Ce texte répond à la lettre de Philippe Lorange publiée le 12 novembre Cette vieille Amérique qui ne veut pas mourir.
Depuis l’élection présidentielle aux États-Unis, on lit et on entend certains commentateurs québécois qui banalisent la réélection de Donald Trump. L’euphémisme côtoie l’irresponsabilité sociale et la démagogie décomplexée. Ainsi, l’épouvantail éveillé constituerait la plus grande menace pour la nation, et les signes avant-coureurs de tyrannies ne seraient que des inventions d’intellectuels dans leur tour d’ivoire.
Lorange dénonce les bureaux de vote, qui ont sous-estimé le camp républicain depuis 2016. C’est d’abord faux : on a sous-estimé le camp démocrate lors des élections de mi-mandat de 2022. Ensuite, n’oublions pas qu’une enquête constitue une photo d’une population, pas un outil de prédiction. Soulignons enfin que les outils statistiques ont été ajustés depuis 2016, de sorte que la plupart des sondages sont cette fois restés dans la marge d’erreur.

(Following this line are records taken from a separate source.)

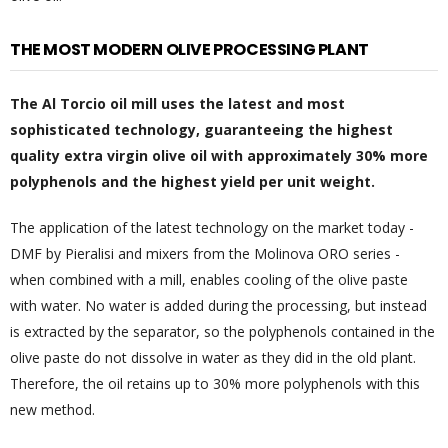
THE MOST MODERN OLIVE PROCESSING PLANT
The Al Torcio oil mill uses the latest and most
sophisticated technology, guaranteeing the highest
quality extra virgin olive oil with approximately 30% more
polyphenols and the highest yield per unit weight.
The application of the latest technology on the market today -
DMF by Pieralisi and mixers from the Molinova ORO series -
when combined with a mill, enables cooling of the olive paste
with water. No water is added during the processing, but instead
is extracted by the separator, so the polyphenols contained in the
olive paste do not dissolve in water as they did in the old plant.
Therefore, the oil retains up to 30% more polyphenols with this
new method.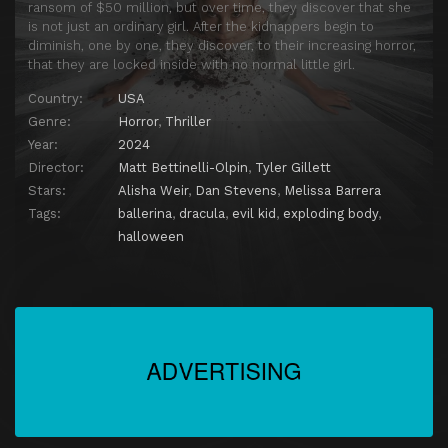
ransom of $50 million, but over time, they discover that she
is not just an ordinary girl. After the kidnappers begin to
diminish, one by one, they discover, to their increasing horror,
that they are locked inside with no normal little girl.
Country:
USA
Genre:
Horror
,
Thriller
Year:
2024
Director:
Matt Bettinelli-Olpin
,
Tyler Gillett
Stars:
Alisha Weir
,
Dan Stevens
,
Melissa Barrera
Tags:
ballerina
,
dracula
,
evil kid
,
exploding body
,
halloween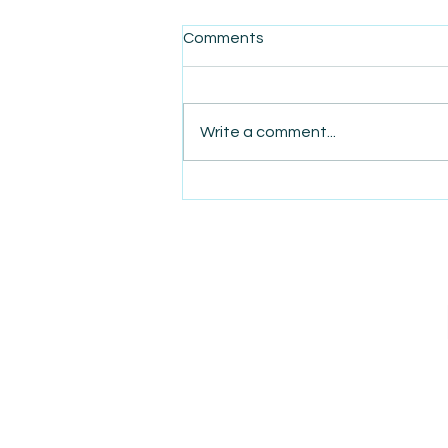
Comments
Write a comment...
AmiSight 4/28: This Week’s
Focus: Major SBA Changes
Under the Second Trump
Administration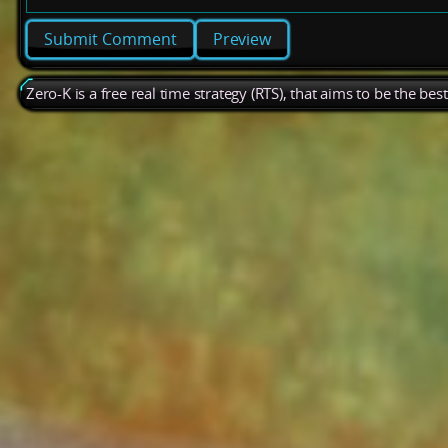
Preview
Zero-K is a free real time strategy (RTS), that aims to be the be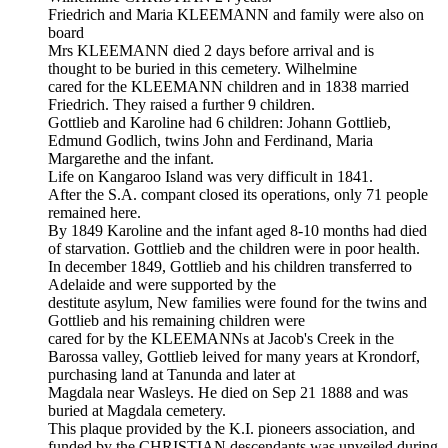
Friedrich and Maria KLEEMANN and family were also on
board
Mrs KLEEMANN died 2 days before arrival and is
thought to be buried in this cemetery. Wilhelmine
cared for the KLEEMANN children and in 1838 married
Friedrich. They raised a further 9 children.
Gottlieb and Karoline had 6 children: Johann Gottlieb,
Edmund Godlich, twins John and Ferdinand, Maria
Margarethe and the infant.
Life on Kangaroo Island was very difficult in 1841.
After the S.A. compant closed its operations, only 71 people
remained here.
By 1849 Karoline and the infant aged 8-10 months had died
of starvation. Gottlieb and the children were in poor health.
In december 1849, Gottlieb and his children transferred to
Adelaide and were supported by the
destitute asylum, New families were found for the twins and
Gottlieb and his remaining children were
cared for by the KLEEMANNs at Jacob's Creek in the
Barossa valley, Gottlieb leived for many years at Krondorf,
purchasing land at Tanunda and later at
Magdala near Wasleys. He died on Sep 21 1888 and was
buried at Magdala cemetery.
This plaque provided by the K.I. pioneers association, and
funded by the CHRISTIAN descendants was unveiled during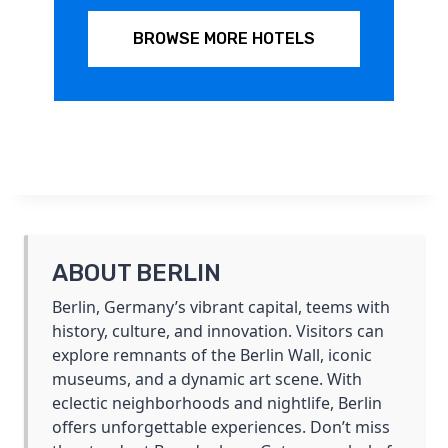
BROWSE MORE HOTELS
ABOUT BERLIN
Berlin, Germany’s vibrant capital, teems with
history, culture, and innovation. Visitors can
explore remnants of the Berlin Wall, iconic
museums, and a dynamic art scene. With
eclectic neighborhoods and nightlife, Berlin
offers unforgettable experiences. Don’t miss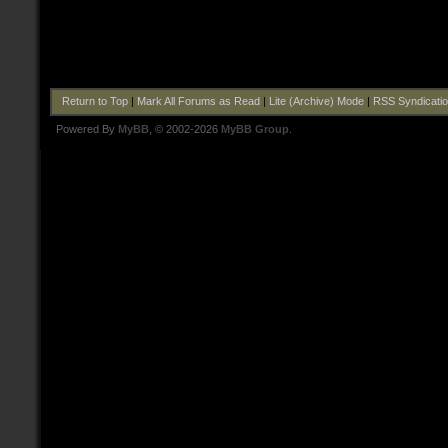
Return to Top
|
Mark All Forums as Read
|
Lite (Archive) Mode
|
RSS Syndicati
Powered By
MyBB
, © 2002-2026
MyBB Group
.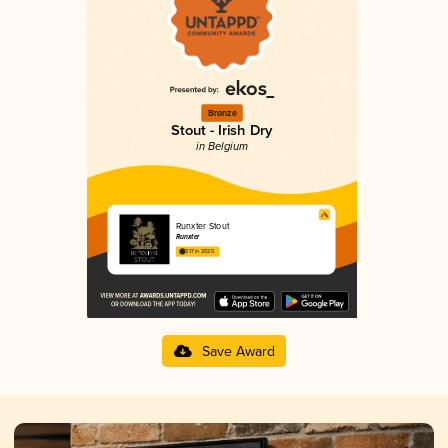
Bronze
Stout - Irish Dry
in Belgium
Runxter Stout
Runxter
3.17 in 2025
Save Award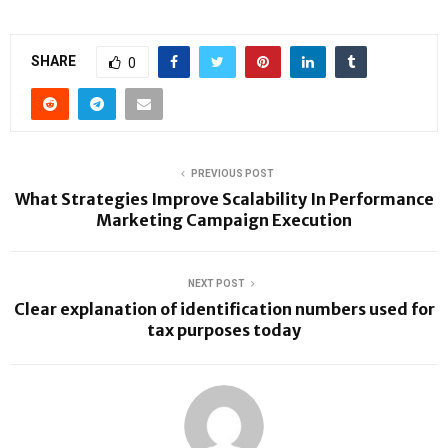
SHARE
0
PREVIOUS POST
What Strategies Improve Scalability In Performance
Marketing Campaign Execution
NEXT POST
Clear explanation of identification numbers used for
tax purposes today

Le sondage est compliqué par plusieurs moyens. Que propose Lorange pour remédier à cela ? “Le vrai sondage aurait été de donner la parole à tous ces Américains issus de la majorité silencieuse.” Cette position manque de sérieux.
Perspectives et réalités
Car « comprendre ce qui s’est passé nécessite une ouverture d’esprit et une capacité à sortir des mêmes ornières », Lorange considère le point de vue de l’Américain moyen, sans jamais le confronter à la réalité. Il lui confère ainsi une légitimité imaginaire.
Lorange perçoit chez l’Américain moyen « le sentiment que l’élite connectée des mégalopoles et de la Californie [l’]abandonné ». L’analyse est juste. Elle est également partagée par Bernie Sanders, figure de proue de la gauche progressiste américaine.
Ce sentiment ne justifie pas un virage à droite, surtout compte tenu du mépris des Républicains envers la classe ouvrière. Au cours de son mandat, Trump a limité la rémunération des heures supplémentaires, n’a pas réussi à augmenter le salaire minimum malgré sa promesse et a réduit les protections en matière de santé et de sécurité au travail. La liste s’allongerait indéfiniment.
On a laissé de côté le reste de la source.